Revision as of 18:09, 29 May 2015

See STRG (File Format) for the other revisions of this format.

The STRG format in Metroid Prime 3 is another update to the STRG format, used both in Prime 3 as well as Donkey Kong Country Returns. The most significant change from the Echoes STRG format is that the string encoding was changed from UTF-16 to UTF-8. There was also a more robust system for string offsets implemented, allowing for the same string of text to be reused for multiple languages if the string is identical in both.

Format

The header should be familiar to you if you've worked with the Prime 1/2 STRG format in the past. It remains unchanged.

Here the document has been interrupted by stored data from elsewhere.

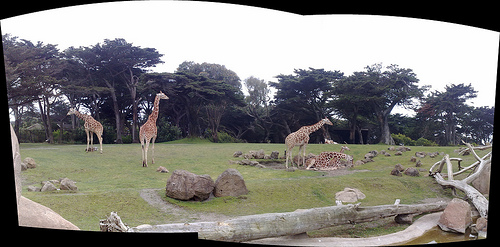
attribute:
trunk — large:
[104, 195, 477, 242]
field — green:
[17, 143, 492, 243]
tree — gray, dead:
[169, 74, 301, 138]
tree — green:
[421, 81, 477, 138]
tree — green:
[339, 66, 414, 143]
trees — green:
[3, 30, 494, 148]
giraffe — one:
[262, 109, 379, 171]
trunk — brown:
[41, 109, 56, 144]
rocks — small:
[25, 176, 77, 193]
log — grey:
[204, 179, 451, 241]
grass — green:
[20, 140, 483, 240]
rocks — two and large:
[164, 168, 254, 197]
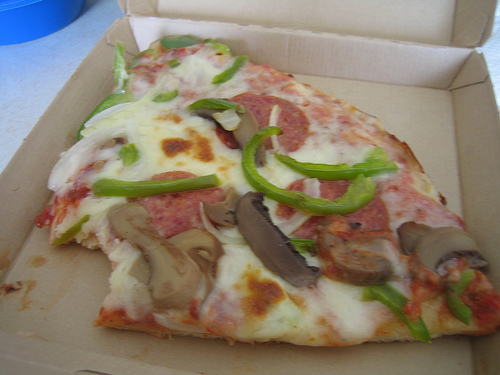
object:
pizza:
[26, 30, 499, 353]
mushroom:
[195, 97, 270, 170]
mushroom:
[197, 185, 245, 227]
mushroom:
[105, 198, 231, 317]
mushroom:
[232, 188, 323, 290]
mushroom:
[393, 216, 494, 284]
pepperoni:
[273, 172, 393, 250]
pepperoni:
[213, 88, 314, 157]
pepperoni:
[124, 167, 228, 244]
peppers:
[356, 275, 438, 349]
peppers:
[88, 172, 223, 199]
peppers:
[238, 122, 380, 219]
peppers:
[270, 143, 403, 183]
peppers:
[210, 51, 252, 87]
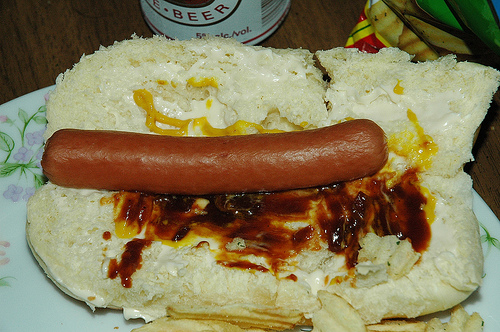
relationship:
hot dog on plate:
[40, 118, 388, 195] [4, 218, 481, 330]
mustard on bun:
[119, 75, 456, 271] [29, 37, 492, 317]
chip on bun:
[352, 228, 425, 285] [29, 37, 492, 317]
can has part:
[140, 0, 322, 58] [254, 26, 268, 40]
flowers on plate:
[13, 117, 31, 161] [5, 273, 44, 322]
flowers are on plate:
[1, 105, 57, 199] [3, 95, 45, 201]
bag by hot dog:
[342, 2, 479, 69] [32, 41, 494, 316]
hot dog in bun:
[40, 117, 392, 204] [29, 37, 492, 317]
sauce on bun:
[108, 170, 433, 285] [29, 37, 492, 317]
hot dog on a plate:
[40, 118, 388, 195] [22, 15, 493, 310]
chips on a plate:
[282, 290, 483, 330] [22, 15, 493, 310]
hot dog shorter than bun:
[40, 118, 388, 195] [29, 37, 492, 317]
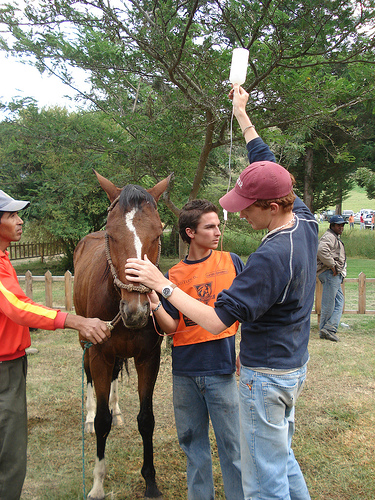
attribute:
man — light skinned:
[196, 171, 326, 399]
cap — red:
[222, 127, 317, 220]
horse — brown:
[65, 165, 193, 395]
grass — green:
[352, 252, 370, 286]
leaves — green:
[30, 39, 145, 111]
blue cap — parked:
[313, 195, 371, 236]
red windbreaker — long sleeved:
[1, 214, 53, 359]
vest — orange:
[168, 250, 238, 342]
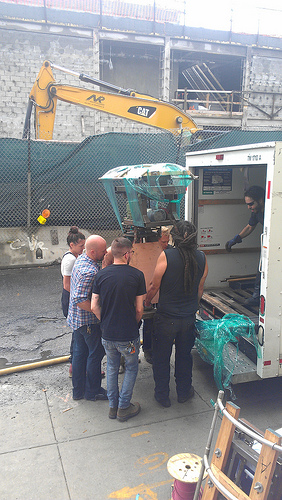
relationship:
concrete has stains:
[108, 396, 184, 475] [73, 400, 187, 499]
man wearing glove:
[223, 181, 271, 251] [219, 232, 251, 269]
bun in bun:
[66, 224, 86, 248] [56, 212, 97, 248]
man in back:
[223, 181, 271, 251] [165, 136, 281, 288]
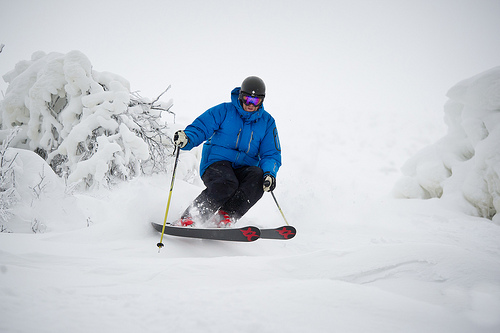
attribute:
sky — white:
[284, 44, 330, 75]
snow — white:
[63, 74, 131, 142]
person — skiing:
[188, 114, 284, 215]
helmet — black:
[231, 35, 340, 149]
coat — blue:
[197, 112, 265, 155]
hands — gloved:
[116, 137, 291, 171]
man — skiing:
[115, 95, 370, 229]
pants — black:
[194, 153, 371, 289]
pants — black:
[183, 182, 270, 232]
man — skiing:
[189, 148, 242, 177]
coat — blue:
[188, 90, 270, 178]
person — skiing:
[194, 120, 313, 250]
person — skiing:
[159, 109, 353, 264]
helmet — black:
[215, 60, 291, 114]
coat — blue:
[182, 85, 284, 180]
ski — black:
[148, 221, 264, 241]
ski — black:
[254, 224, 296, 239]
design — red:
[240, 224, 259, 237]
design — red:
[276, 221, 294, 239]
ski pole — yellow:
[156, 140, 183, 250]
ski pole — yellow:
[265, 185, 289, 225]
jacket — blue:
[179, 87, 284, 175]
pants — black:
[192, 158, 264, 218]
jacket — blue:
[182, 81, 284, 180]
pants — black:
[197, 160, 270, 220]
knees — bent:
[208, 164, 269, 201]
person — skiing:
[149, 70, 293, 268]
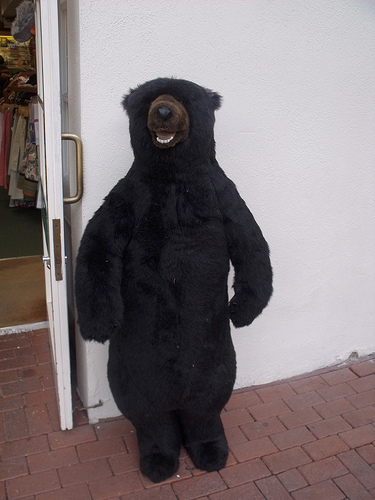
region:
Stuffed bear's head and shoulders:
[72, 75, 277, 312]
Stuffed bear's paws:
[56, 294, 276, 337]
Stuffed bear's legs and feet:
[112, 393, 242, 483]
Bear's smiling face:
[121, 74, 227, 169]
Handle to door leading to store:
[55, 128, 80, 204]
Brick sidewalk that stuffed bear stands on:
[235, 390, 370, 491]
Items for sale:
[0, 0, 40, 210]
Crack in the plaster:
[336, 348, 367, 363]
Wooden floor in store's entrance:
[1, 261, 43, 317]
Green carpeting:
[2, 210, 41, 251]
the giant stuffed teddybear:
[53, 39, 280, 497]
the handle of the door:
[57, 130, 84, 202]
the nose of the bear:
[156, 105, 171, 117]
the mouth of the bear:
[150, 124, 183, 148]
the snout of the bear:
[147, 88, 192, 149]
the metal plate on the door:
[51, 215, 64, 287]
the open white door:
[29, 0, 71, 429]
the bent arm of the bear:
[218, 191, 278, 330]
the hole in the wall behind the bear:
[342, 348, 365, 366]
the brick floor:
[0, 325, 373, 498]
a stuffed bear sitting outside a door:
[55, 73, 293, 498]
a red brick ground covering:
[251, 397, 355, 483]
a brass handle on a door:
[48, 123, 95, 239]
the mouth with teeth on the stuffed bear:
[146, 123, 178, 147]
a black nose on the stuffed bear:
[156, 105, 173, 121]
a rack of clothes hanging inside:
[6, 67, 47, 214]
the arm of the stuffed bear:
[194, 182, 307, 352]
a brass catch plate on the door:
[43, 213, 69, 286]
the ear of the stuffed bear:
[199, 78, 232, 124]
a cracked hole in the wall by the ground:
[336, 341, 369, 376]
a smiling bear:
[117, 76, 220, 163]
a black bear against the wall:
[78, 71, 269, 401]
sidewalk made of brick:
[232, 358, 372, 489]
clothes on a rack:
[1, 80, 42, 223]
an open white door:
[27, 3, 87, 356]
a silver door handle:
[55, 125, 89, 210]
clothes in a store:
[0, 70, 58, 243]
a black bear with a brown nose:
[111, 76, 235, 160]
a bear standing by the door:
[31, 58, 274, 385]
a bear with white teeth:
[114, 75, 231, 165]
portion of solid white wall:
[272, 15, 351, 339]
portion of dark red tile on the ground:
[257, 415, 373, 449]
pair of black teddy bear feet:
[131, 428, 239, 479]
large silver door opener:
[53, 125, 93, 206]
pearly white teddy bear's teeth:
[144, 126, 188, 154]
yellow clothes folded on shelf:
[0, 34, 32, 62]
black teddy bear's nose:
[145, 95, 187, 130]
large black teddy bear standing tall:
[77, 54, 317, 479]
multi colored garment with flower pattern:
[15, 114, 49, 222]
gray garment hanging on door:
[12, 1, 39, 48]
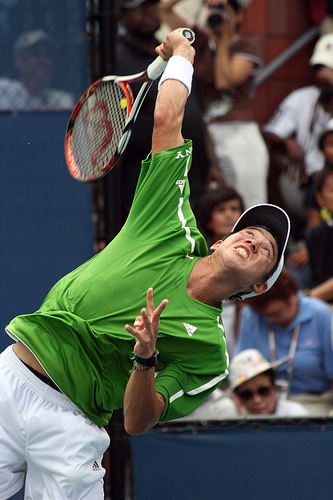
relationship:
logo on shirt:
[183, 320, 197, 337] [4, 139, 230, 430]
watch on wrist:
[131, 349, 163, 367] [130, 351, 159, 370]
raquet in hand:
[64, 28, 194, 183] [155, 30, 197, 61]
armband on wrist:
[157, 54, 193, 95] [171, 44, 195, 73]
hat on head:
[229, 199, 289, 302] [220, 222, 281, 284]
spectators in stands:
[4, 3, 333, 417] [0, 4, 332, 420]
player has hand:
[2, 26, 289, 499] [124, 286, 169, 354]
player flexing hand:
[2, 26, 289, 499] [124, 286, 169, 354]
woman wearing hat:
[206, 348, 307, 420] [213, 347, 292, 408]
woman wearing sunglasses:
[206, 348, 307, 420] [240, 384, 271, 402]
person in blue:
[234, 272, 332, 414] [233, 293, 332, 390]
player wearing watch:
[2, 26, 289, 499] [131, 349, 163, 367]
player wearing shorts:
[2, 26, 289, 499] [0, 345, 112, 500]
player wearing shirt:
[2, 26, 289, 499] [4, 139, 230, 430]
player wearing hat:
[2, 26, 289, 499] [229, 199, 289, 302]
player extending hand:
[2, 26, 289, 499] [155, 30, 197, 61]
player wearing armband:
[2, 26, 289, 499] [157, 54, 193, 95]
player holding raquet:
[2, 26, 289, 499] [64, 28, 194, 183]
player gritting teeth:
[2, 26, 289, 499] [235, 243, 250, 259]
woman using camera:
[192, 0, 270, 206] [203, 10, 226, 31]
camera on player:
[203, 10, 226, 31] [2, 26, 289, 499]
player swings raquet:
[2, 26, 289, 499] [64, 28, 194, 183]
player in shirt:
[2, 26, 289, 499] [4, 139, 230, 430]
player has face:
[2, 26, 289, 499] [218, 226, 278, 285]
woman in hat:
[206, 348, 307, 420] [213, 347, 292, 408]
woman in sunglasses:
[206, 348, 307, 420] [240, 384, 271, 402]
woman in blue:
[206, 348, 307, 420] [233, 293, 332, 390]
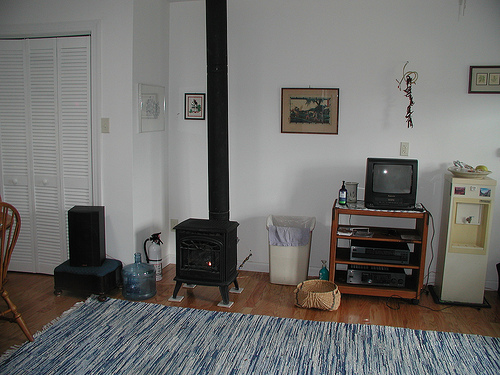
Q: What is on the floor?
A: A rug.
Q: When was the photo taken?
A: Daytime.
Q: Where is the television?
A: On the stand.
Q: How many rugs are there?
A: One.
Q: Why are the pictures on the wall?
A: For decoration.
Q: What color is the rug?
A: Blue.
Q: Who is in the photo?
A: Nobody.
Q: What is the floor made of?
A: Wood.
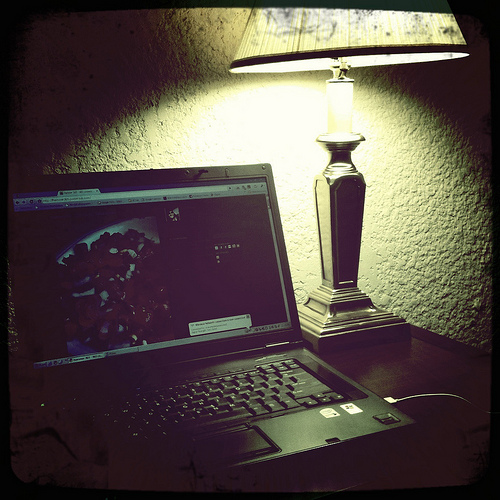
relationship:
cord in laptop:
[413, 385, 449, 407] [41, 180, 314, 444]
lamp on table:
[254, 17, 458, 152] [399, 325, 454, 370]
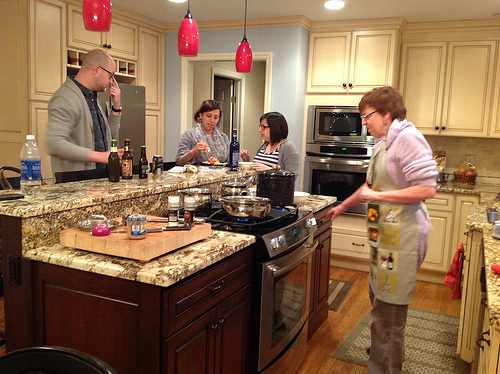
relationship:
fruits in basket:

Offset	Type	Size	Description
0x0	u32	4	Magic; always 0x87654321
0x4	u32	4	Version; see hub article
0x8	u32	4	Language count
0xC	u32	4	String count
0x10	End of header

String Names

The next part of the file is a table that allows names to be assigned to strings. It's identical to the name table structure from Echoes.

Offset	Size	Description
0x0	4	Name count
0x4	4	Name table size
0x8	Name entries begin

Each entry is structured as follows:

Offset	Size	Description
0x0	4	Name offset (relative to after the name table size value)
0x4	4	String index - this is the string number that the name is associated with
0x8	End of entry

After every name entry comes all the names in the form of a large UTF-8 string array. The names are zero-terminated, and they're sorted in alphabetical order; the sorting is case-sensitive, so 'Z' will appear before 'a'.

Languages

Next is a segment that defines which languages are included by the file and where their strings are. This section of the file starts with one fourCC for each supported language. Then this small structure repeats per language:

Offset	Type	Size	Description
0x0	u32	4	Language size; this is the combined size of each string this language uses
0x4	u32[]	4 × string count	String offsets; relative to the start of the first string

Strings

Finally, the actual string data. Each string is composed of a 32-bit size followed by UTF-8 Unicode string data.